**Exercise**
Please count, in the material below, each line containing "between", and report only the number.

Start of Recorded data

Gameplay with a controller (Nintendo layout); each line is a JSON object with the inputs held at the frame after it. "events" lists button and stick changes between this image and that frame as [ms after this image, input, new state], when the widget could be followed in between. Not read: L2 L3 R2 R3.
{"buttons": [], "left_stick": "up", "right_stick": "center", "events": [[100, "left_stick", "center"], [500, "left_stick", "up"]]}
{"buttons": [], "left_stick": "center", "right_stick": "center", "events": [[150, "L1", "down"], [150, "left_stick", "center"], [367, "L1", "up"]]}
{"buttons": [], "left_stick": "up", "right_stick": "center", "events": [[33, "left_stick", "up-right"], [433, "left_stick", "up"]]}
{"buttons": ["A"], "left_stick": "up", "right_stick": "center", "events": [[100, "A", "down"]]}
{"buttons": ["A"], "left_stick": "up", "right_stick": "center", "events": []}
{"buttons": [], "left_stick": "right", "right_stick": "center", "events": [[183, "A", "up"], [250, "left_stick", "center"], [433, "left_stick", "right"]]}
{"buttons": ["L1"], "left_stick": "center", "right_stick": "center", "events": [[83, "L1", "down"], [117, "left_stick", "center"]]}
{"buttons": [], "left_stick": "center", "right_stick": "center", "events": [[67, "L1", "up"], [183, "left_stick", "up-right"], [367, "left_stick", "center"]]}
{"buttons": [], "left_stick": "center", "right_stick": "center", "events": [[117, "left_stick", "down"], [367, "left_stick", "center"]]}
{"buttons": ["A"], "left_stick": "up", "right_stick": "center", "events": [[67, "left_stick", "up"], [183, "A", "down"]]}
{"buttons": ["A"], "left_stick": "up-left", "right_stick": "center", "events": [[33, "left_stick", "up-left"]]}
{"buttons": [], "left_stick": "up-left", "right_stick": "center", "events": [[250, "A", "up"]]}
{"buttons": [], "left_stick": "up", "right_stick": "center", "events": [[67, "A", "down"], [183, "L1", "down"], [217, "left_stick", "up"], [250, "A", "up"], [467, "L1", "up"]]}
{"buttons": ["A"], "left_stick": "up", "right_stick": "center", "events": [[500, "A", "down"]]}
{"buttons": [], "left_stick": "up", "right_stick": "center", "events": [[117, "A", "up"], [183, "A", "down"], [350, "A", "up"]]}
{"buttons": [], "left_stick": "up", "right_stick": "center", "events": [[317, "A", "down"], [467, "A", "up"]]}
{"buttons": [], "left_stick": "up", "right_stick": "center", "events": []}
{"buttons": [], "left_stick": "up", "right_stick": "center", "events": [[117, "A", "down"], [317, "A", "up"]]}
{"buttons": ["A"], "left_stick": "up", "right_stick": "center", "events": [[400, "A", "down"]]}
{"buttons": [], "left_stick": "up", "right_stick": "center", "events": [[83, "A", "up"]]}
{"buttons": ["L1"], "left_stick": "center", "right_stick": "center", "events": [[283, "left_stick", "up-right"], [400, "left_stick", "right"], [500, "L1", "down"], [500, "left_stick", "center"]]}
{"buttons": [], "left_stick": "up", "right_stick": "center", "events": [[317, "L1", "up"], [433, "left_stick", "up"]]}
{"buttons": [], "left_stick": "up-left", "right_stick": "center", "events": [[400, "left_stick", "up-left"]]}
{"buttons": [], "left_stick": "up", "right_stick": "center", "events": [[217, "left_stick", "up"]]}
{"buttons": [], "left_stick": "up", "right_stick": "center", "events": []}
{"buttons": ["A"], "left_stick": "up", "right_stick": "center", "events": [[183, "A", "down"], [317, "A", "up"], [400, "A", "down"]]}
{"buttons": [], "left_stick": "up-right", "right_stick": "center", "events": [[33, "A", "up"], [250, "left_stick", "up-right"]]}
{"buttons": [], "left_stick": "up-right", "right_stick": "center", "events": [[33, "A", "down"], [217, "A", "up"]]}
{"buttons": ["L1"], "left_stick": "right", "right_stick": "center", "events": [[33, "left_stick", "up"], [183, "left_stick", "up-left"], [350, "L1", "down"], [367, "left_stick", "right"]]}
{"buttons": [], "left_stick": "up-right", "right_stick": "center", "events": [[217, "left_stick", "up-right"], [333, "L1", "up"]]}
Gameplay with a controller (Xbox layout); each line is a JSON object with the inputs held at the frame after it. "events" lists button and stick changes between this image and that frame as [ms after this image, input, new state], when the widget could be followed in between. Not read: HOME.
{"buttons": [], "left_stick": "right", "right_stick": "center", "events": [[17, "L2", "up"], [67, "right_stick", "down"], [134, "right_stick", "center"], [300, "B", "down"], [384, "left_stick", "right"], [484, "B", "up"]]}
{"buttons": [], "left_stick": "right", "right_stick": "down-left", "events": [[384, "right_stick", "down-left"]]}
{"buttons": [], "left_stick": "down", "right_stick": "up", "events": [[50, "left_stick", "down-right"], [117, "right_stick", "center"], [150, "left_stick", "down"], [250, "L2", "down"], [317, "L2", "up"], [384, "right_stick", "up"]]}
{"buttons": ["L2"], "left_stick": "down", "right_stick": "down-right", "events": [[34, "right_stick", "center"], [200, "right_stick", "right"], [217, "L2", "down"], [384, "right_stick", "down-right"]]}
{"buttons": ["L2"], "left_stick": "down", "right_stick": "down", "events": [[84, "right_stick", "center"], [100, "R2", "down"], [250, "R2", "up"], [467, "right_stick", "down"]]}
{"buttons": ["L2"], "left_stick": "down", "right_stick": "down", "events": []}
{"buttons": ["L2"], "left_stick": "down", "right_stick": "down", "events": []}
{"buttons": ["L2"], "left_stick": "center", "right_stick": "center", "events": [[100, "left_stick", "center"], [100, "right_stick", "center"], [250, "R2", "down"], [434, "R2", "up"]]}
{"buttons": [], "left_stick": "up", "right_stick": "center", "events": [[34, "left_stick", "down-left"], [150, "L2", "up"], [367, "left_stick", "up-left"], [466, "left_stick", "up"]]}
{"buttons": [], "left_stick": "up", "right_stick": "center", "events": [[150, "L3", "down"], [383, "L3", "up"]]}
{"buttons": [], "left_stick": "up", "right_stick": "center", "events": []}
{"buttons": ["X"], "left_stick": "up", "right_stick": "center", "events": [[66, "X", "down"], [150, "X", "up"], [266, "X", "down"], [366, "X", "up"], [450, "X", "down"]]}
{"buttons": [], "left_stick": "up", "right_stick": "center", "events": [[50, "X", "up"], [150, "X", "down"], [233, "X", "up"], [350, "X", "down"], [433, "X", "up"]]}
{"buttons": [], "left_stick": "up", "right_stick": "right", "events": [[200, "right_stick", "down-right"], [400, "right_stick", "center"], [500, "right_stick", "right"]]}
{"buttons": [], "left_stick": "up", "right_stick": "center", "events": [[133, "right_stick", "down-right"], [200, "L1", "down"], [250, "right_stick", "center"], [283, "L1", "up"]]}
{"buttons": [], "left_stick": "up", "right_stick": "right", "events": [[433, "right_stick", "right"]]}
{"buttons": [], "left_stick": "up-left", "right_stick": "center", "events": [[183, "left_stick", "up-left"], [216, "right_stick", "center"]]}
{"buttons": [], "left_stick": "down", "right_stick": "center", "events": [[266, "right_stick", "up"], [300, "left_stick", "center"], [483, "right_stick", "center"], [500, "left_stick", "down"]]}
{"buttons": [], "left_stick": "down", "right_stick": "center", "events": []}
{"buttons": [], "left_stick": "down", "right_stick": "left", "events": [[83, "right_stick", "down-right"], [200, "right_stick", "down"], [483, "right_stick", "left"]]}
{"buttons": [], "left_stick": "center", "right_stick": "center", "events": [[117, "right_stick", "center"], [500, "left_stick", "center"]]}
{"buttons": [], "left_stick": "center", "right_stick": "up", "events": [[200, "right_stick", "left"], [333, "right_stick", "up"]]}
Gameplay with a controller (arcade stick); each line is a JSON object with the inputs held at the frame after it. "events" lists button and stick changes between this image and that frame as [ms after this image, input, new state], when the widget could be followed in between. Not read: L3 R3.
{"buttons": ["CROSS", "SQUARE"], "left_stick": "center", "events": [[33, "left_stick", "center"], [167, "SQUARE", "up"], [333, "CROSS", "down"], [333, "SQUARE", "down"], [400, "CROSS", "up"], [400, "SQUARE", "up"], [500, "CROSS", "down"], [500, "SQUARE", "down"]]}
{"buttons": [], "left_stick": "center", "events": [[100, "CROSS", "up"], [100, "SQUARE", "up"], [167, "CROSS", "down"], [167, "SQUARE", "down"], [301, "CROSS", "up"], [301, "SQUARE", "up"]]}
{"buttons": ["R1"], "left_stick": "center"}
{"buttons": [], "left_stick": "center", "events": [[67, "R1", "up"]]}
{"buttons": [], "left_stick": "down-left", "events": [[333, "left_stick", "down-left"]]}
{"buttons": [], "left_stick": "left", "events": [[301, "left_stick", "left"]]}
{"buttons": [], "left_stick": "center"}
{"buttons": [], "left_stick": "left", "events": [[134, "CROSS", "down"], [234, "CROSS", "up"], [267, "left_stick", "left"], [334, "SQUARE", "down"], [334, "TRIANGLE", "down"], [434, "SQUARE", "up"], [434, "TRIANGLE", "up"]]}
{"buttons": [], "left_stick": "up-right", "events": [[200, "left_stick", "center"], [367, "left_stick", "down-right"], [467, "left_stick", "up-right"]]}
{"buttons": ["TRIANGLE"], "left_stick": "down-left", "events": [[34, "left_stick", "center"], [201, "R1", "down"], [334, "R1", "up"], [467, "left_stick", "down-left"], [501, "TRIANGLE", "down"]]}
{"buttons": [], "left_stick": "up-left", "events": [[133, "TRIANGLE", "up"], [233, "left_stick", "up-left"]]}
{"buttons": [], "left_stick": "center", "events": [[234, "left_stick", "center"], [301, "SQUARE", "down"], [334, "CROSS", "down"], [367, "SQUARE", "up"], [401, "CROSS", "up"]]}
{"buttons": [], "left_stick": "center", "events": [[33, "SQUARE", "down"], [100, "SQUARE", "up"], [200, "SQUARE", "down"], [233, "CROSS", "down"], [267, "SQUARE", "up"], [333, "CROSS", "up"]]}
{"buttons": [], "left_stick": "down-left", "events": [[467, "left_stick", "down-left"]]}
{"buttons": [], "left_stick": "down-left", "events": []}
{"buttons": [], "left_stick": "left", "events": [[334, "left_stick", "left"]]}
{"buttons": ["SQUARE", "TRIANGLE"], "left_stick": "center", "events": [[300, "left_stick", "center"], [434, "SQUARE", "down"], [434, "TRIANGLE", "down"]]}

End of Recorded data

**Written answer**
3